Adjusted earnings before interest, tax, depreciation and amortisation and leases rose 5.9% to EUR5.73 billion from EUR5.41 billion, 2.1% ahead of Visible Alpha consensus, supported by growth in the UK, Turkey and Africa, and a return to top-line growth in Germany.
Service revenue grew by 8.1% to EUR16.33 from EUR15.11 billion the year prior, and increased by 5.7% on an organic basis.
"For years, Vodafone has been a stock market zombie flailing around with little apparent purpose but the transformation programme being delivered by CEO Margherita Della Valle has injected new life into the business," AJ Bell investment director Russ Mould said.
But retailers were on the back foot as data showed annual retail sales growth slowed in October as shoppers held off major spending ahead of the government's budget and the Black Friday sales period.
Data from the British Retail Consortium and KPMG showed annual total retail sales growth eased to 1.6% in October from 2.3% in September, though still above the 0.6% pace seen a year earlier.
Food sales growth decelerated to 3.5% in October from 4.3% in September, while non-food categories saw weaker demand as consumer confidence remained fragile.
Separate figures from Worldpanel showed grocery price inflation slowed to 4.7% in October, from 5.3% in September, as retailers rolled out discounts and Christmas deals.
Food retailers Tesco and J Sainsbury fell 2.9% and 2.0% respectively while Marks & Spencer slipped 4.6%.
Elsewhere Croda fell 0.8% as Jefferies downgraded to 'hold' from 'buy' and Goldman Sachs issued a 'sell' note.
On the FTSE 250, 4Imprint soared 18% as it set annual targets at the upper end of company-cited forecasts.

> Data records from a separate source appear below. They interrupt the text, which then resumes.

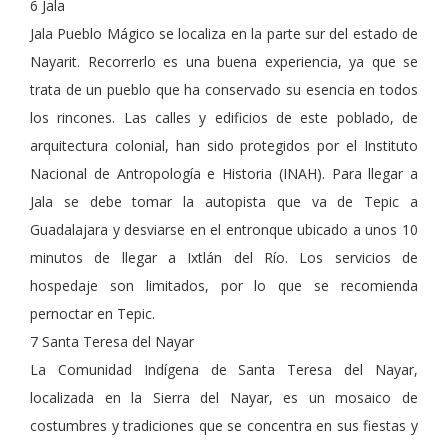
6 Jala
Jala Pueblo Mágico se localiza en la parte sur del estado de
Nayarit. Recorrerlo es una buena experiencia, ya que se
trata de un pueblo que ha conservado su esencia en todos
los rincones. Las calles y edificios de este poblado, de
arquitectura colonial, han sido protegidos por el Instituto
Nacional de Antropología e Historia (INAH). Para llegar a
Jala se debe tomar la autopista que va de Tepic a
Guadalajara y desviarse en el entronque ubicado a unos 10
minutos de llegar a Ixtlán del Río. Los servicios de
hospedaje son limitados, por lo que se recomienda
pernoctar en Tepic.
7 Santa Teresa del Nayar
La Comunidad Indígena de Santa Teresa del Nayar,
localizada en la Sierra del Nayar, es un mosaico de
costumbres y tradiciones que se concentra en sus fiestas y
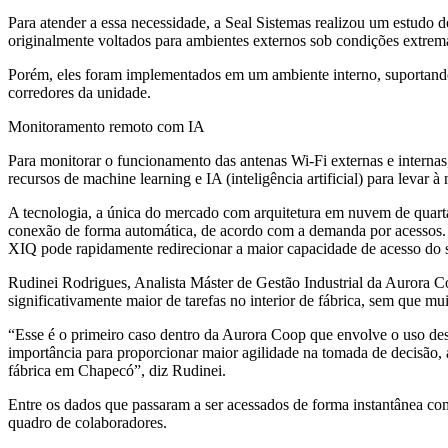
Para atender a essa necessidade, a Seal Sistemas realizou um estud
originalmente voltados para ambientes externos sob condições extrem
Porém, eles foram implementados em um ambiente interno, suportando a
corredores da unidade.
Monitoramento remoto com IA
Para monitorar o funcionamento das antenas Wi-Fi externas e inter
recursos de machine learning e IA (inteligência artificial) para levar 
A tecnologia, a única do mercado com arquitetura em nuvem de quart
conexão de forma automática, de acordo com a demanda por acessos. P
XIQ pode rapidamente redirecionar a maior capacidade de acesso do s
Rudinei Rodrigues, Analista Máster de Gestão Industrial da Aurora C
significativamente maior de tarefas no interior de fábrica, sem que 
“Esse é o primeiro caso dentro da Aurora Coop que envolve o uso des
importância para proporcionar maior agilidade na tomada de decisão, 
fábrica em Chapecó”, diz Rudinei.
Entre os dados que passaram a ser acessados de forma instantânea co
quadro de colaboradores.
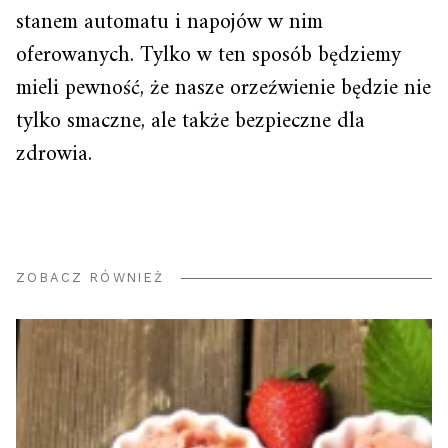
stanem automatu i napojów w nim
oferowanych. Tylko w ten sposób będziemy
mieli pewność, że nasze orzeźwienie będzie nie
tylko smaczne, ale także bezpieczne dla
zdrowia.
ZOBACZ RÓWNIEŻ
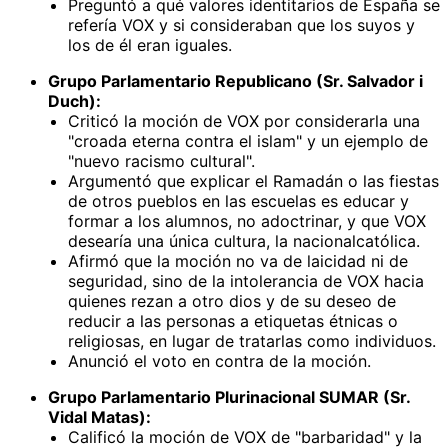
Preguntó a qué valores identitarios de España se
refería VOX y si consideraban que los suyos y
los de él eran iguales.
Grupo Parlamentario Republicano (Sr. Salvador i
Duch):
Criticó la moción de VOX por considerarla una
"croada eterna contra el islam" y un ejemplo de
"nuevo racismo cultural".
Argumentó que explicar el Ramadán o las fiestas
de otros pueblos en las escuelas es educar y
formar a los alumnos, no adoctrinar, y que VOX
desearía una única cultura, la nacionalcatólica.
Afirmó que la moción no va de laicidad ni de
seguridad, sino de la intolerancia de VOX hacia
quienes rezan a otro dios y de su deseo de
reducir a las personas a etiquetas étnicas o
religiosas, en lugar de tratarlas como individuos.
Anunció el voto en contra de la moción.
Grupo Parlamentario Plurinacional SUMAR (Sr.
Vidal Matas):
Calificó la moción de VOX de "barbaridad" y la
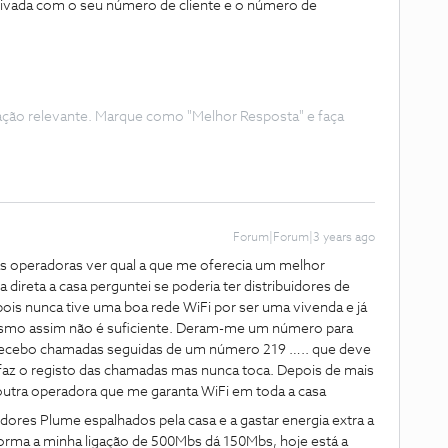
ivada com o seu número de cliente e o número de
ação relevante. Marque como "Melhor Resposta" e faça
Forum|Forum|3 years ago
 as operadoras ver qual a que me oferecia um melhor
direta a casa perguntei se poderia ter distribuidores de
pois nunca tive uma boa rede WiFi por ser uma vivenda e já
esmo assim não é suficiente. Deram-me um número para
 recebo chamadas seguidas de um número 219 ….. que deve
 faz o registo das chamadas mas nunca toca. Depois de mais
outra operadora que me garanta WiFi em toda a casa
res Plume espalhados pela casa e a gastar energia extra a
 norma a minha ligação de 500Mbs dá 150Mbs, hoje está a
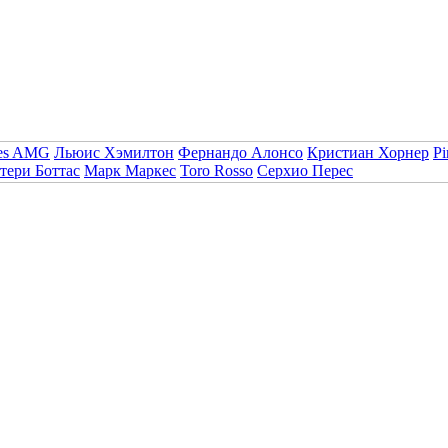
es AMG
Льюис Хэмилтон
Фернандо Алонсо
Кристиан Хорнер
Pi
тери Боттас
Марк Маркес
Toro Rosso
Серхио Перес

Pretax profit target is expected at a minimum of USD142 million, which 4imprint said was "above the upper end" of consensus.
But Hilton Food plummeted 23% after it said earnings in 2025 will be lower than market expectations and that it expects "profit progression in the next financial year to be difficult".
The Huntingdon, England-based food packaging company said its UK seafood division continues to be hurt by softer white-fish demand, driven by ongoing high raw material inflation and cautious consumer spending.
Gold traded higher at USD4,108.75 an ounce on Tuesday against USD4,091.42 on Monday.
Brent oil was quoted higher at USD65.19 a barrel at the time of the London equities close on Tuesday, from USD63.45 late Monday.
The biggest risers on the FTSE 100 were Vodafone, up 7.40 pence at 96.32p, WPP, up 16.10p at 303.00p, Berkeley Group, up 136.00p at 4,108.00p, Haleon, up 11.50p at 374.60p and Barratt Redrow, up 12.00p at 400.60p.
The biggest fallers on the FTSE 100 were Marks & Spencer, down 17.80p at 372.20p, Auto Trader, down 21.60p at 729.40p, Tesco, down 13.70p at 461.90p, 3i Group, down 91.00p at 4,211.00p, and J Sainsbury, down 7.00p at 344.00p.
Wednesday's global economic calendar has UK GDP, trade and industrial production data.
Wednesday's UK corporate calendar has half-year from credit checker Experian and electricity generator SSE, third quarter results from betting operator Flutter Entertainment and a trading update from housebuilder Taylor Wimpey.